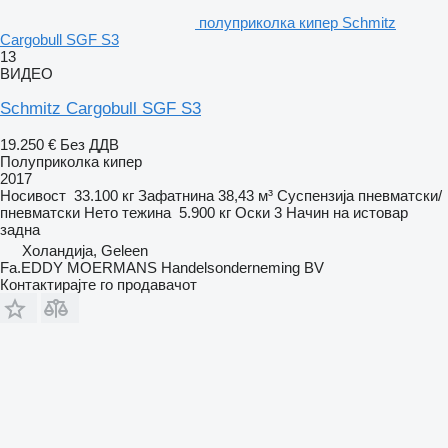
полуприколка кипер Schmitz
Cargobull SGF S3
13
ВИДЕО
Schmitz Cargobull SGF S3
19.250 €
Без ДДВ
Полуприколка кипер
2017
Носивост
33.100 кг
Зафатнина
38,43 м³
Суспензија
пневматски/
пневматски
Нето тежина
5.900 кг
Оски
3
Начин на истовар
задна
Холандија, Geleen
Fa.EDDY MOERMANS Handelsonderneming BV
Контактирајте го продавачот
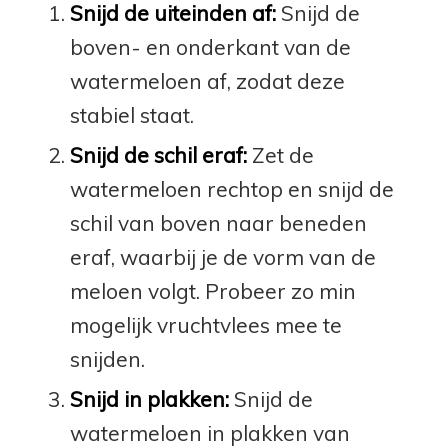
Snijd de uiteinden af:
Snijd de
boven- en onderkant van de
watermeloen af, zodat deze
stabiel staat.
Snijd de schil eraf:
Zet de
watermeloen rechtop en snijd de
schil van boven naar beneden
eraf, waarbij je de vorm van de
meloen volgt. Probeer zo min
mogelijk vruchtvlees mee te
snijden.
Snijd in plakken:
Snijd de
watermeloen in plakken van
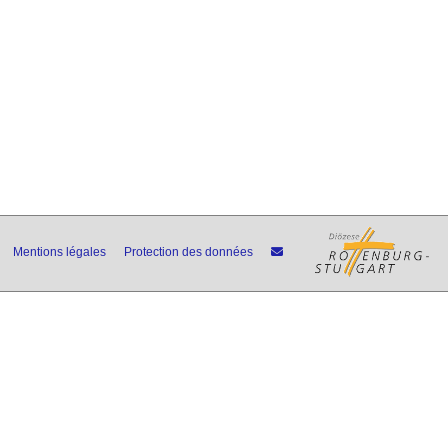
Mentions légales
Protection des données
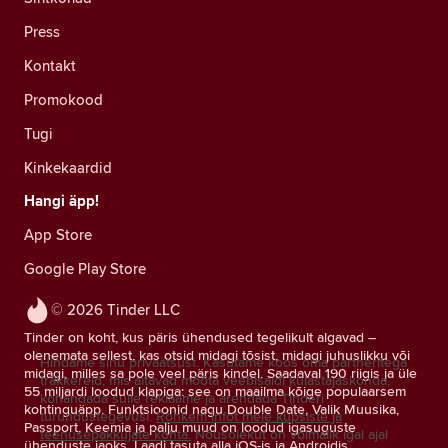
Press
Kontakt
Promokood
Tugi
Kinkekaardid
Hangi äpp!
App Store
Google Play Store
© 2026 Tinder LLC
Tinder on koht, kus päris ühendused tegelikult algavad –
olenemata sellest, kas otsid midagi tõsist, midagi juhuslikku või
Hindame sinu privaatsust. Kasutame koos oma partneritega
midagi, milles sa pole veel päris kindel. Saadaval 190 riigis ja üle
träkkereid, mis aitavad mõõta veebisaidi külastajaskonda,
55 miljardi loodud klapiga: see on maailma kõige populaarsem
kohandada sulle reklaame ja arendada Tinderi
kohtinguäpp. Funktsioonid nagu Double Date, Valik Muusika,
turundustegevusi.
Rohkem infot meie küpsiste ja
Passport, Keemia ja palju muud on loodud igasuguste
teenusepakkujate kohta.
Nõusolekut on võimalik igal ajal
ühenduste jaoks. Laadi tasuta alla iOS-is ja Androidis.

# # # # #

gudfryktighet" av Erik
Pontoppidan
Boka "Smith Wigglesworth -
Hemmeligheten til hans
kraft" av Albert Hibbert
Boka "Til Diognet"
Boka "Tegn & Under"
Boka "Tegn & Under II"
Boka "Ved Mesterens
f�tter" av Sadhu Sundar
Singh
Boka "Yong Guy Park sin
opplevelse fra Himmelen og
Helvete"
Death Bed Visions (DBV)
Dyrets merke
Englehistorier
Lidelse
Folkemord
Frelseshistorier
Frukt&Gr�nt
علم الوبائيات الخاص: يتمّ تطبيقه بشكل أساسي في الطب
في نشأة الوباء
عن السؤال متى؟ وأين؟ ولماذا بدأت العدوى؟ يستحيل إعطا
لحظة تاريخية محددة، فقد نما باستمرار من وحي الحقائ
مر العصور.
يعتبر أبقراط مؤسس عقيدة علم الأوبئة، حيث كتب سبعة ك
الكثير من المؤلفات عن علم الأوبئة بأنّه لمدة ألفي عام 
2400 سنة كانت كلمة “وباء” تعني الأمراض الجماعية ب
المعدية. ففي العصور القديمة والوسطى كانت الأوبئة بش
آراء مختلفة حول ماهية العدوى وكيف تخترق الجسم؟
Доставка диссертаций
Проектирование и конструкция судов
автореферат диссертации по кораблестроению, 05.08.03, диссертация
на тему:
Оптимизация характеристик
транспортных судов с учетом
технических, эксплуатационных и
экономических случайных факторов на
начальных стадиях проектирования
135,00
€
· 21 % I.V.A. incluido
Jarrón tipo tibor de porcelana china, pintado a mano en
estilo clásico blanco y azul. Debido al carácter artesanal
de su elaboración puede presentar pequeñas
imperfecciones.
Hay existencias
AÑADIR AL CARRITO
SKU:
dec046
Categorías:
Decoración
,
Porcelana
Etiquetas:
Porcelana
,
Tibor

# # # # #

INSTRUCTION | In the listing above, find the line with "полуприколка кипер Schmitz" and output it and every line after it up to and including the line with "olenemata sellest, kas", exactly, minus the pictures.

ANSWER SECTION |
полуприколка кипер Schmitz
Cargobull SGF S3
13
ВИДЕО
Schmitz Cargobull SGF S3
19.250 €
Без ДДВ
Полуприколка кипер
2017
Носивост
33.100 кг
Зафатнина
38,43 м³
Суспензија
пневматски/
пневматски
Нето тежина
5.900 кг
Оски
3
Начин на истовар
задна
Холандија, Geleen
Fa.EDDY MOERMANS Handelsonderneming BV
Контактирајте го продавачот
Snijd de uiteinden af:
Snijd de
boven- en onderkant van de
watermeloen af, zodat deze
stabiel staat.
Snijd de schil eraf:
Zet de
watermeloen rechtop en snijd de
schil van boven naar beneden
eraf, waarbij je de vorm van de
meloen volgt. Probeer zo min
mogelijk vruchtvlees mee te
snijden.
Snijd in plakken:
Snijd de
watermeloen in plakken van
Mentions légales
Protection des données
Press
Kontakt
Promokood
Tugi
Kinkekaardid
Hangi äpp!
App Store
Google Play Store
© 2026 Tinder LLC
Tinder on koht, kus päris ühendused tegelikult algavad –
olenemata sellest, kas otsid midagi tõsist, midagi juhuslikku või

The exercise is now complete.